📂 Diseases
molybdenum cofactor deficiency — Definition
Molibden kofaktör eksikliği / molybdenum cofactor deficiency
Molybdenum cofactor deficiency is a rare genetic disease that occurs as the result of not synthesized molybdenum cophanector, which is necessary for function of molybdenum-dependent enzymes such as sulfide oxide, ksantin dehydrogenase and aldehit oxidase. This condition is characterized by untreated seizures, nutrition power and serious neurological rewinding, starting shortly after birth. The disease manifests itself with the findings of encephalopathy and dysmorphic face, which is rapidly progressing in the period of babyhood. Otozomal resesif inherited in this disorder, the diagnosis is smeared in the urine and presented to the accumulation of thiosulfate.
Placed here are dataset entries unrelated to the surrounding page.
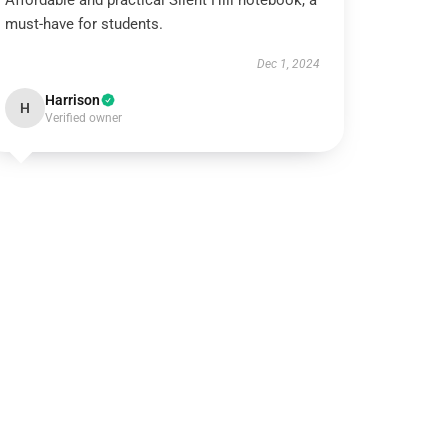
Affordable and practical Silent Hill notebook, a
must-have for students.
Dec 1, 2024
Harrison
H
Verified owner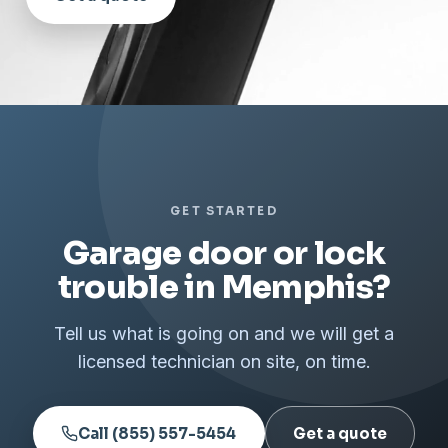
GET STARTED
Garage door or lock
trouble in Memphis?
Tell us what is going on and we will get a
licensed technician on site, on time.
Call (855) 557-5454
Get a quote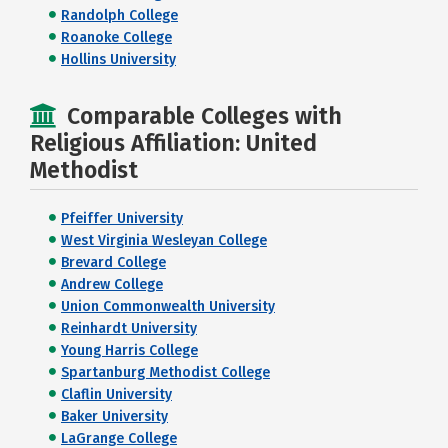
Randolph College
Roanoke College
Hollins University
Comparable Colleges with
Religious Affiliation: United
Methodist
Pfeiffer University
West Virginia Wesleyan College
Brevard College
Andrew College
Union Commonwealth University
Reinhardt University
Young Harris College
Spartanburg Methodist College
Claflin University
Baker University
LaGrange College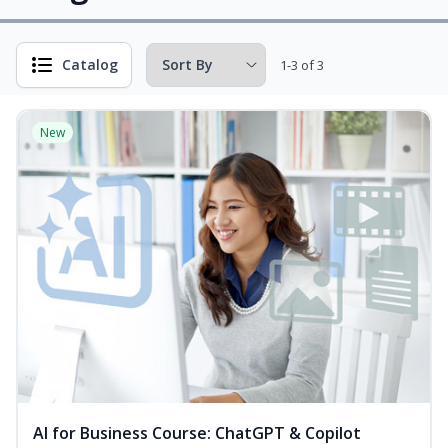
Catalog
1-3 of 3
New
AI for Business Course: ChatGPT & Copilot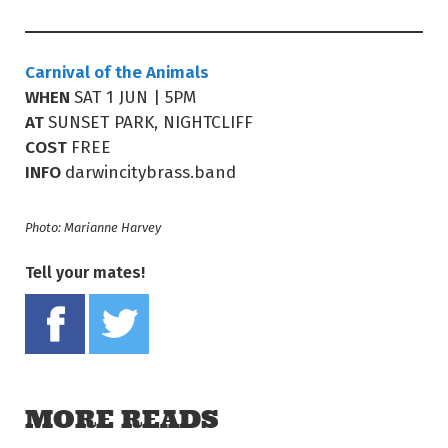
Carnival of the Animals
WHEN
SAT 1 JUN | 5PM
AT
SUNSET PARK, NIGHTCLIFF
COST
FREE
INFO
darwincitybrass.band
Photo: Marianne Harvey
Tell your mates!
Share on Facebook
Tweet this on twitter
MORE READS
Frequently Asked Questions
❓ What is Molibden kofaktör eksikliği?
Molibden kofaktör eksikliği; molybdenum cofactor deficiency is a rare genetic disease that occurs as the result of not synthesized molybdenum cophanector, which is necessary for function of molybdenum-dependent enzymes such as sulfide oxide, ksantin dehydrogenase and aldehit oxidase. This condition is characterized by untreated seizures, nutrition power and serious neurological rewinding, starting shortly after birth. The disease manifests itself with the findings of encephalopathy and dysmorphic face, which is rapidly progressing in the period of babyhood. Otozomal resesif inherited in this disorder, the diagnosis is smeared in the urine and presented to the accumulation of thiosulfate.
❓ What is molybdenum cofactor deficiency in Turkish?
The Turkish equivalent of "molybdenum cofactor deficiency" is Molibden kofaktör eksikliği.
❓ Which medical field is Molibden kofaktör eksikliği related to?
This term belongs to the Diseases category.